_What you will do_:
• a. Answer these questions from the forum post about word frequencies in k-means clusters:
(i) What value does the code assign to true_k?
(ii) What max_iter value is passed to KMeans?
(iii) In the desired output, what number appears next to "roof"?
• b. In the forum post about word frequencies in k-means clusters, why is the poster unhappy with the current output? Answer in one to three sentences.
• c. Continue the forum post about word frequencies in k-means clusters, starting after its last line.

_Extract provided_:
****************

Reputation: 27
hello is there a way to print out the absolute frequencies of each word in a cluster? My Code looks like this:
vectorizer = TfidfVectorizer()
X = vectorizer.fit_transform(list)
true_k = 4
model = KMeans(n_clusters=true_k, init='k-means++', max_iter=100, n_init=1)
model.fit(X)
print("Top terms per cluster:")
order_centroids = model.cluster_centers_.argsort()[:, ::-1]
terms = vectorizer.get_feature_names()
for i in range(true_k):
print("Cluster %d:" % i,)
for ind in order_centroids[i, :5]:
print(' %s' % terms[ind],)
print
My results are e.g.:
Top Terms per Cluster:
Cluster 0:
house
roof
table
chair
tv
Cluster 1:
...
But I want something like this, with absolute frequencies of each word:
Cluster 0:
house 65
roof 45
table 44
chair 33
tv 18
Thank you in advance :)

****************

_Material provided_:

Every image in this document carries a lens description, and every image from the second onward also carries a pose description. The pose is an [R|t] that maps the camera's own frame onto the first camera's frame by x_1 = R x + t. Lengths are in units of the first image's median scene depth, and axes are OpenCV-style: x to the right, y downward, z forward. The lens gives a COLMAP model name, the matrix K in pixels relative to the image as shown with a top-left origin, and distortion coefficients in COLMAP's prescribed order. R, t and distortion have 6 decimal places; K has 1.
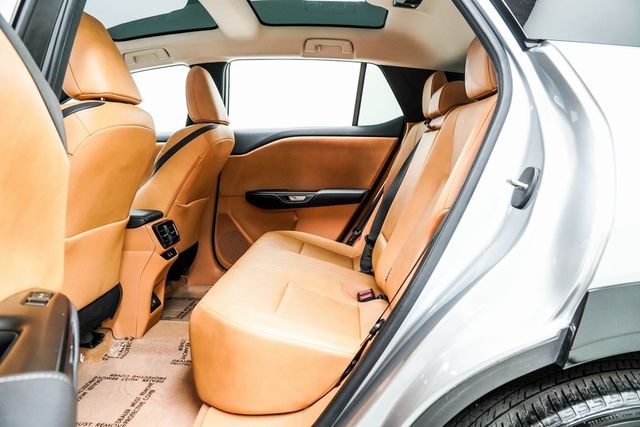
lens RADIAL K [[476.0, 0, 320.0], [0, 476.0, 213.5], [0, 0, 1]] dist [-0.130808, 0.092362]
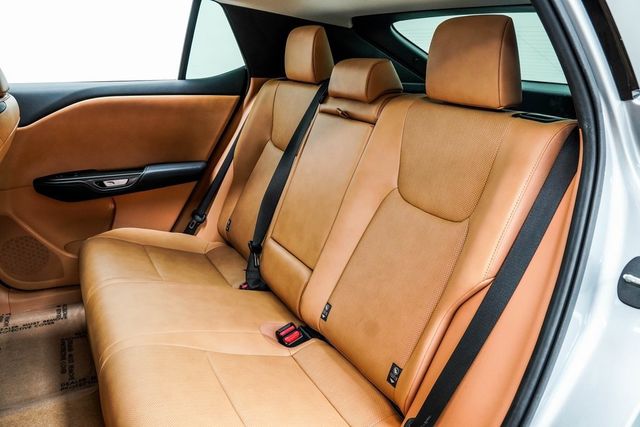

****************

_Answers to the tasks_:
• a.
(i) 4
(ii) 100
(iii) 45

• b. The code prints only the top terms for each cluster, such as "house" and "roof" under Cluster 0. The poster wants each of those words shown with its absolute frequency, for example "house 65".

• c.
Upvotes: 0
Views: 542
Reputation: 701
Not sure what is the need of tfidfvectorizer on words. But anyway using kmeans just predict on the cluster label for each word. And simply check word frequency in each cluster by doing a df[df.cluster==#somelabel].words.value_counts
import pandas as pd
from sklearn.feature_extraction.text import TfidfVectorizer
from sklearn.cluster import KMeans
words = ['this','is','a','very','long','text','my','name','is','not','cortana','today','I','will',
'write','a','long','text','I','am','from','planet','earth','this','text','does','not','make',
'sense']
#tfidf
vectorizer = TfidfVectorizer()
X = vectorizer.fit_transform(words)
#kmeans
true_k = 4
model = KMeans(n_clusters=true_k, init='k-means++', max_iter=100, n_init=1)
model.fit(X)
lab = model.predict(X)
#save cluster labels for each sample in a dataframe
df = pd.DataFrame({'words':words, 'cluster':lab})
#check word freq for cluster==1
df[df.cluster==1].words.value_counts()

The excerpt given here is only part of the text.